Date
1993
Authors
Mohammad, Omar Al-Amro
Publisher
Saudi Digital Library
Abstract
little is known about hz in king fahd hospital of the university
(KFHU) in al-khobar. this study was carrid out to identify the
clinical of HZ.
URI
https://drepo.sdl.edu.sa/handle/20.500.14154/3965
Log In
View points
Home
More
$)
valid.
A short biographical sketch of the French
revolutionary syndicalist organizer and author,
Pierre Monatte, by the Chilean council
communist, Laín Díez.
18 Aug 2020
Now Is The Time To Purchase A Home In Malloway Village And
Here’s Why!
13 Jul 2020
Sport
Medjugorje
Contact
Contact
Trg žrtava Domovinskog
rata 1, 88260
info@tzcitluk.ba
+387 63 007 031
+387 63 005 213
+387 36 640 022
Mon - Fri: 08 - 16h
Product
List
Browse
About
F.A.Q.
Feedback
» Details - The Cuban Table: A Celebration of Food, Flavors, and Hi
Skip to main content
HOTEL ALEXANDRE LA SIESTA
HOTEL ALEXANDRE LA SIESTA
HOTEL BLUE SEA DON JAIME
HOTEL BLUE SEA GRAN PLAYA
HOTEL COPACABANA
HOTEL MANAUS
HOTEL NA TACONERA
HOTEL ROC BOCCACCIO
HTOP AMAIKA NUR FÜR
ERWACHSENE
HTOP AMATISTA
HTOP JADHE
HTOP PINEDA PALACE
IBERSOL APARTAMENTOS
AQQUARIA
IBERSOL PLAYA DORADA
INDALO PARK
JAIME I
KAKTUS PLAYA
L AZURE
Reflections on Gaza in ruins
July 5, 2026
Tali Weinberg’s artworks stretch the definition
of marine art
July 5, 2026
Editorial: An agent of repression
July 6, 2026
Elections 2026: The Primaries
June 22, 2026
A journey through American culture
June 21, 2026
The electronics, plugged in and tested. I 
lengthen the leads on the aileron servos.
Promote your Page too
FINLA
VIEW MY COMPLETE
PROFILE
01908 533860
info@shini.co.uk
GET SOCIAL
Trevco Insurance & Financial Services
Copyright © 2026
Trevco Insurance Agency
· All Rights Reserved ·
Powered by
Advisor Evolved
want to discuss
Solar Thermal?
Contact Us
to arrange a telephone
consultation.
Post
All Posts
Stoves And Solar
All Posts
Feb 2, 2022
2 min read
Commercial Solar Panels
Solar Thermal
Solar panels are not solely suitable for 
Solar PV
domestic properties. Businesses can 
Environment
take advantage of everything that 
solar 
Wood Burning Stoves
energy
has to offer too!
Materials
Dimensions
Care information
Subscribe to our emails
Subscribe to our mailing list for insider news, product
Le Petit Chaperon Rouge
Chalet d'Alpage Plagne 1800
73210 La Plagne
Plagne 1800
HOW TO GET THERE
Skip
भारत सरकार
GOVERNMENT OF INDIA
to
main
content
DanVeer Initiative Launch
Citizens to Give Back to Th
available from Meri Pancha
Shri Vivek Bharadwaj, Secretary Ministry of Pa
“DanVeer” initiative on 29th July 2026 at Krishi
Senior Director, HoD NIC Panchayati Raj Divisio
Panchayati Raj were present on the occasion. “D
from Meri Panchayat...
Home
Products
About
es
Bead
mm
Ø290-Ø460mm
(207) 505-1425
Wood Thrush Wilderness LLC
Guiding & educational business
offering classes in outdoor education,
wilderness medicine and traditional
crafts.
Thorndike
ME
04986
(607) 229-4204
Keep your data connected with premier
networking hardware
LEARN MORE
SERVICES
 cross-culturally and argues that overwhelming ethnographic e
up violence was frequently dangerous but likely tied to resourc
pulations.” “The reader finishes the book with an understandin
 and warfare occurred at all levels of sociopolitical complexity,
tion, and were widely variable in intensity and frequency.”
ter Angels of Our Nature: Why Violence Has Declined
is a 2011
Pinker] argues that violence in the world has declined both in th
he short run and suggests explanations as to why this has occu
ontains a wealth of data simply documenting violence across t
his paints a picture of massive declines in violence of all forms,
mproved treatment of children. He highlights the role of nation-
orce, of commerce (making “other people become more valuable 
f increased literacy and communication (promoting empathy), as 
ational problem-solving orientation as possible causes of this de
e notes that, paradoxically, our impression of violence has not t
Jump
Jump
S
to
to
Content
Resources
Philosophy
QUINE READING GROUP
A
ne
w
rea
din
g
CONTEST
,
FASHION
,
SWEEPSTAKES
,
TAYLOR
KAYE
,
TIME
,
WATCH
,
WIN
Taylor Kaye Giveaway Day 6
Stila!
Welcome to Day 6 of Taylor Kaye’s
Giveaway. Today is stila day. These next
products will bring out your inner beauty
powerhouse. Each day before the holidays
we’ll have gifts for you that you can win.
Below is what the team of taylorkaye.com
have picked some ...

Task details
Copy the rows above line for line, starting with the first line and going on through the line with "Now Is The Time".

Solved exercise
Date
1993
Authors
Mohammad, Omar Al-Amro
Publisher
Saudi Digital Library
Abstract
little is known about hz in king fahd hospital of the university
(KFHU) in al-khobar. this study was carrid out to identify the
clinical of HZ.
URI
https://drepo.sdl.edu.sa/handle/20.500.14154/3965
Log In
View points
Home
More
$)
valid.
A short biographical sketch of the French
revolutionary syndicalist organizer and author,
Pierre Monatte, by the Chilean council
communist, Laín Díez.
18 Aug 2020
Now Is The Time To Purchase A Home In Malloway Village And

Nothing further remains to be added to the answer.